I managed to usually find a good spot before the act began, so didn't have to gallop back and forth much with the herd. I found that small hip hop acts like Ludicris or Buusta Rhymes were so active that I just stayed put usually, and let them come to me. The only difficulty was in getting wide angle shots of a band, I didn't bring my 10-20mm Sigma - no time to swap lenses. And my D70 body is too slow for good night work at a concert. Many photographers went 10-20 feet up the passageway back to the sound tent, and shot the stage from there, a good strategy except for the fact that everyone was doing it so kept getting in each other way. In our crowd, I found that some photographers were courteous, some pushy. Oh well. I made sure to be nice - especially to security. My pass also got me access to the Empire Grill area, a wedge shaped section pointing to the stage, with chairs, no bathroom lines, and often a fairly clear and close shot of the stage. That's where I got some "wide angle" band shots, after leaving the pit.

While my pass got me access to the pits in front of the stages, the rule was no flash, and only the first 2-3 songs. Some bands, especially in the afternoon, might have been better with more songs, but festival organizers felt paying customers deserved to see their favorite group without us bopping around in front. Good point, and it is their festival. I usually had no trouble getting 60 shots in those first songs anyways, the challenge at times was to not take twice as many. I realized that all those extra shots still had to be sorted, and a shot at a bad angle or poorly composed was not improved by being repeated 10 times. I did take enough to catch some "moments", that felt good when it happened. Security rushed us out after time was up, but nicely. In addition, for a couple of concerts, like the Busta Rhymes one that started an hour late, they kept us out of the pit until the act actually started - for our own safety in case the crowd got nasty. Fine by me.

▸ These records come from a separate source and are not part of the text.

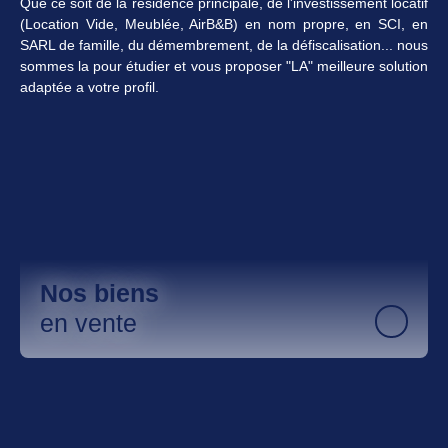
Que ce soit de la résidence principale, de l'investissement locatif
(Location Vide, Meublée, AirB&B) en nom propre, en SCI, en
SARL de famille, du démembrement, de la défiscalisation... nous
sommes la pour étudier et vous proposer "LA" meilleure solution
adaptée a votre profil.
Nos biens
en vente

I met a lot of interesting people there - other photographers, neighboors, friends, volunteers, cute security guards. I also enjoyed, every night, Italian sausage on a bun - with fried onions. And a cold beer, if I was done with the shooting.

The only big concern I had there was seeing so many little kids, right up front, blasted by speakers, crushed in the crowd.There was one little girl at the Ludacris concert, maybe 5 years old, mashed up against the front fence grill, hands over her ears, distressed look on her face. We made sure security saw her, in case the crowd got rough. Just after the first song they decided to not take a risk and reached over the fence and grabbed her, her bigger (12?) sister, her confused looking mother and father (dragging the stroller) and hussled them out the side of the pit. I doubt that the parents got the point, but hopefully they didn't punish her for making them miss the concert.